Being a Lady: A Home Practice: Wailea, Hi: September 19, 2020

“My mother told me to be a lady. And for her, that meant be your own person, be independent.”—RBGHanging out poolside with Star and RBG feels pretty great.

“My mother told me to be a lady. And for her, that meant be your own person, be independent.”—RBG

Hanging out poolside with Star and RBG feels pretty great.

My asana practice this morning was all about moving my joints. Usually, on a physical level, I play in the realm of the bones and muscles. But it's the joints that allow our bodies ease in movement.

And it's our minds that make or break our freedom.

Ruth Bader Ginsberg died last night. She fought for my freedom in ways I can't even begin to think myself capable of, and for her I am beyond grateful. And I'm learning gratitude-true, earthshaking, change-your-world gratitude-isn't sentimental or passive, just like my joints won't help me much if I don't move them often. These things work in earnest only when put to good use.

And you know what? I am capable of that. I am completely and unquestionably capable of moving my body, my heart and my life in ways to promote freedom for all.

Moving my joints this morning took paths of circular motion, rocking in ways I don't frequently traverse, plank circles, wheel rocking, wrist stretches, windshield wipers rolling over my fists.

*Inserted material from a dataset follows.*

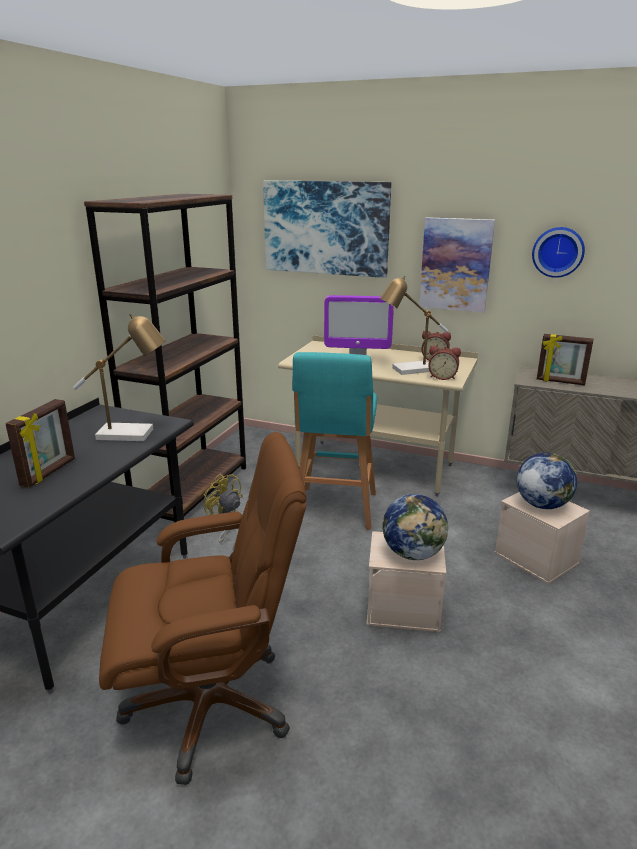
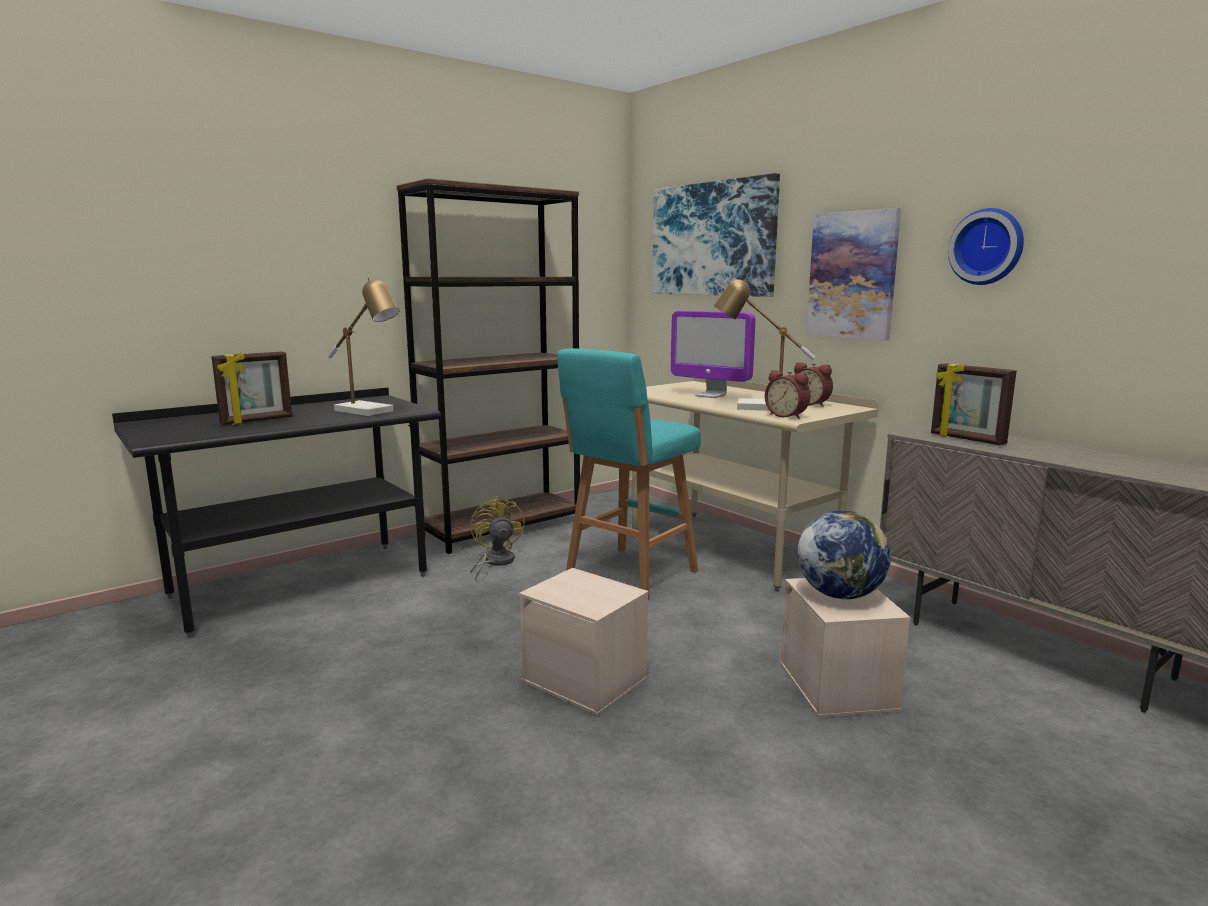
camera: 30 degrees right, 10 degrees down
brown office chair [99,432,307,785] -> none
globe [382,494,448,560] -> none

Fascia, the web of connective tissue in our bodies, is said to hold our consciousness as well as our joints, ligaments, and muscles. This sarah-ann style tissue responds well to these exercises, liquifies and releases deep physical and emotional holds. Our spiritual path unwinds similarly; .rarely does it roll out in a straight line.

I've made the break from Reno. I’m in Maui now. I've been trying to live in Hawaii since I was eighteen years old, and as my eyes look into a mere nine months into the future, I'll be 60. Sixty. It's not lost on me the gestation period of a human baby is 9 months. Birth and death are weaving closer together for me with each passing month in this covid world. My heart begs to be still, solid, steadfast like Ruth Bader Ginsberg, and my pledge this morning, while basking in the clarity of a hard won savasana following a hard move from Nevada and a practice which revealed greater access to mobility in my joints and my heart, is to use this freedom to join in the fight for justice for all.

This isn’t easy to do and it’s not somthing I like to admit in open space because, frankly, I”m a little embarrassed about it. In my own marriage, I’ve become acutely aware of an inequality. And in my own way I’ve been fighting for justice. The covid pandemic, the riots, the election and now the death of RBG takes it all up a notch. Until this moment, right now, and unlike RBG, it’s looked unladylike for the most part; I cry, I rant, I scream obscenities, I hide under bed blankets in shame. Awareness of my personal plight isn’t enough. A willingness to break a long line of ancestral silence won’t move the needle much. Skilled action is required. A desire to make my resolve for justice both person and collective is demanded. And I can’t imagine anyone better to model the way than Ruth Bader Ginsberg.